WORK INSTRUCTION — In the comment below, what did the neurologist write across the top of the completed paperwork?

PASSAGE SHOWN —
┏━━

3 thoughts on “How Peony Won Her Disability Case Despite “Normal” Test Results”

  1. Definitely check your doctors notes. The problem I’m having is with doctors. My initial diagnosis was from a rheumatologist who refused to fill out any SS paperwork. I changed to a neurologist who I thought was on board. We had numerous conversations and she signed for my disability tag. I then made an appointment specifically to fill out the paperwork. We didn’t finish, and she appeared to be unaware that was what the appt was for. She said she would finish it and I could pick it up. When I got it back she had written across the top that all answers were based solely on patient statements. When I got her notes, absolutely nothing was documented. They appeared to be basically cut and paste from the 1st visit with minor changes and were no more than a paragraph. The one from the document visit actually commented that I had brought in SS paperwork and made it sound like I had never mentioned it before. I saw her for over a year and we talked about this from day one. I was crushed. I’m now searching for a new Dr with the help of my PC but I’m on Medicaid so the choice of quality doctors is limited. Many of them are not taking new patients. My most recent experience was a physical pain doctor who denied my referral. I waited weeks for a decision, was given a different excuse each time I called and then was rudely told no. No explanation. It’s so aggravating because we should not have to go through this. There are tests that could be done, but they’re expensive, performed by different doctors, and require some out of the box thinking. But FM patients generally have cognitive disfunction that could be measured and tracked over time. I do my own through online tests and IPhone apps. Physical pain can be measured, or at least our reactions can be. There are ways to scan brain activity; they use them in scientific studies everyday. Our sleep patterns and activity levels can also be measured. If nothing else they could use the data from my Fitbit. But the current party line is there is no quantitative testing for FM, so we are stuck relying on doctors, too many of whom do not want to be bothered.

┗━━

DATA SHOWN —

┏━━

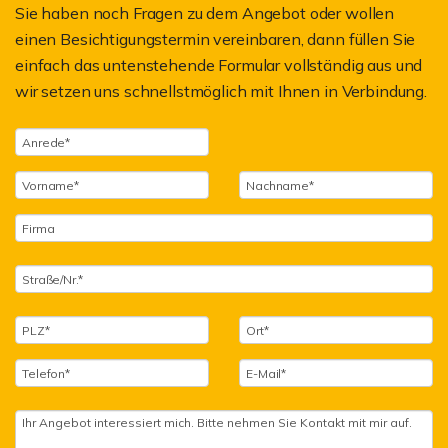
Sie haben noch Fragen zu dem Angebot oder wollen
einen Besichtigungstermin vereinbaren, dann füllen Sie
einfach das untenstehende Formular vollständig aus und
wir setzen uns schnellstmöglich mit Ihnen in Verbindung.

┗━━

EXERCISE OUTPUT — She wrote that all answers were based solely on patient statements.